* [EXERCISE OBJECTIVE]:
Only the lines from the top of the data through the line containing "ベースライン測定（ASR/LLM/テンプレート比較） | 実装 | 2週間 | High |" should be duplicated, exactly as they appear.

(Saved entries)

^^^^

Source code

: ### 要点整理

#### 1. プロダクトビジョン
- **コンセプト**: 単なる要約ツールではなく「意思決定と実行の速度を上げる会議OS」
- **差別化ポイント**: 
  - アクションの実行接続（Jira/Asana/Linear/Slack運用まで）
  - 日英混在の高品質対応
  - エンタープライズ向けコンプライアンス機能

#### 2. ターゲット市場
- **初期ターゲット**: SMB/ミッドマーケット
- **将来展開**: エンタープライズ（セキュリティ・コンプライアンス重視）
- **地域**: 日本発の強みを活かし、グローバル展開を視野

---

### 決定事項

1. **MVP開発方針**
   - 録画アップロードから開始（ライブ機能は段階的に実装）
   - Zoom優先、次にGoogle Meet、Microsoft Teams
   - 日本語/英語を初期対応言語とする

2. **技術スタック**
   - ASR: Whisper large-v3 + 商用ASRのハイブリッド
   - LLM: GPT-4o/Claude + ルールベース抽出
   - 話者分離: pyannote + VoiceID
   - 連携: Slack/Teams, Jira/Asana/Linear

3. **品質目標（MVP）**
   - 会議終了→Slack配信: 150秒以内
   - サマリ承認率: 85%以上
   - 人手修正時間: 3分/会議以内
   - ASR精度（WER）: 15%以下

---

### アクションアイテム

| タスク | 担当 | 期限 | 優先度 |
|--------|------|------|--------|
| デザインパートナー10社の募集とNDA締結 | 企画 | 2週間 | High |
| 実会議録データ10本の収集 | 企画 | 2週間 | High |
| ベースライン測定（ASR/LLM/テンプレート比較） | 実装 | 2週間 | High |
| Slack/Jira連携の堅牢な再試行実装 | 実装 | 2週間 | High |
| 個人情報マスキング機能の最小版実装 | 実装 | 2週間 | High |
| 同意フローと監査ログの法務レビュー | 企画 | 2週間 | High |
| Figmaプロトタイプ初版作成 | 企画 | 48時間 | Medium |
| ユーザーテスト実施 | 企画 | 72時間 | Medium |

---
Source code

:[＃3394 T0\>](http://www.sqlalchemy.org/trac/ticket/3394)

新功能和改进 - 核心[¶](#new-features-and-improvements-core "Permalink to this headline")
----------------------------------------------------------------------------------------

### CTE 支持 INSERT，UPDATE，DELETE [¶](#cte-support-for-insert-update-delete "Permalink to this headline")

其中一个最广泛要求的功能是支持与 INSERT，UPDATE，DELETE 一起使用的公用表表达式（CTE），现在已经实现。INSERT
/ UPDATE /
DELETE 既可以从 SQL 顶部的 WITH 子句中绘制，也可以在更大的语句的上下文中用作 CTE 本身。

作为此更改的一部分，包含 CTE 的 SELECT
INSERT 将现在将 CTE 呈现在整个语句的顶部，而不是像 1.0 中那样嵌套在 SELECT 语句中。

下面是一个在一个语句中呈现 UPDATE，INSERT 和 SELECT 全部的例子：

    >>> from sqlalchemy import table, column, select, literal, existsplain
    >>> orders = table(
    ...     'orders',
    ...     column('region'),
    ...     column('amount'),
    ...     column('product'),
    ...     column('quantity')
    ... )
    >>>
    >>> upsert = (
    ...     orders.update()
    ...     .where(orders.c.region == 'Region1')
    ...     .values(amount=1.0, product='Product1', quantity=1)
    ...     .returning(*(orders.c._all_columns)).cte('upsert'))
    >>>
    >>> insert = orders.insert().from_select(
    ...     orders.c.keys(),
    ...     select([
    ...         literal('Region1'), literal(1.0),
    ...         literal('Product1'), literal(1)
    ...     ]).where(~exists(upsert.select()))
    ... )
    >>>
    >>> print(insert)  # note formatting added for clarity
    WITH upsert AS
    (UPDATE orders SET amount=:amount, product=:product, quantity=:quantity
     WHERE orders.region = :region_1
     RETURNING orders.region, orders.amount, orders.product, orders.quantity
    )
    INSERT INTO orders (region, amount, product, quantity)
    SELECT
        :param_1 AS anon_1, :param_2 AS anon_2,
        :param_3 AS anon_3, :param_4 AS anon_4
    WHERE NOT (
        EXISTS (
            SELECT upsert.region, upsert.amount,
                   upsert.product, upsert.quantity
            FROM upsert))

^^^^

* [WRITTEN SOLUTION]:
Source code

: ### 要点整理

#### 1. プロダクトビジョン
- **コンセプト**: 単なる要約ツールではなく「意思決定と実行の速度を上げる会議OS」
- **差別化ポイント**: 
  - アクションの実行接続（Jira/Asana/Linear/Slack運用まで）
  - 日英混在の高品質対応
  - エンタープライズ向けコンプライアンス機能

#### 2. ターゲット市場
- **初期ターゲット**: SMB/ミッドマーケット
- **将来展開**: エンタープライズ（セキュリティ・コンプライアンス重視）
- **地域**: 日本発の強みを活かし、グローバル展開を視野

---

### 決定事項

1. **MVP開発方針**
   - 録画アップロードから開始（ライブ機能は段階的に実装）
   - Zoom優先、次にGoogle Meet、Microsoft Teams
   - 日本語/英語を初期対応言語とする

2. **技術スタック**
   - ASR: Whisper large-v3 + 商用ASRのハイブリッド
   - LLM: GPT-4o/Claude + ルールベース抽出
   - 話者分離: pyannote + VoiceID
   - 連携: Slack/Teams, Jira/Asana/Linear

3. **品質目標（MVP）**
   - 会議終了→Slack配信: 150秒以内
   - サマリ承認率: 85%以上
   - 人手修正時間: 3分/会議以内
   - ASR精度（WER）: 15%以下

---

### アクションアイテム

| タスク | 担当 | 期限 | 優先度 |
|--------|------|------|--------|
| デザインパートナー10社の募集とNDA締結 | 企画 | 2週間 | High |
| 実会議録データ10本の収集 | 企画 | 2週間 | High |
| ベースライン測定（ASR/LLM/テンプレート比較） | 実装 | 2週間 | High |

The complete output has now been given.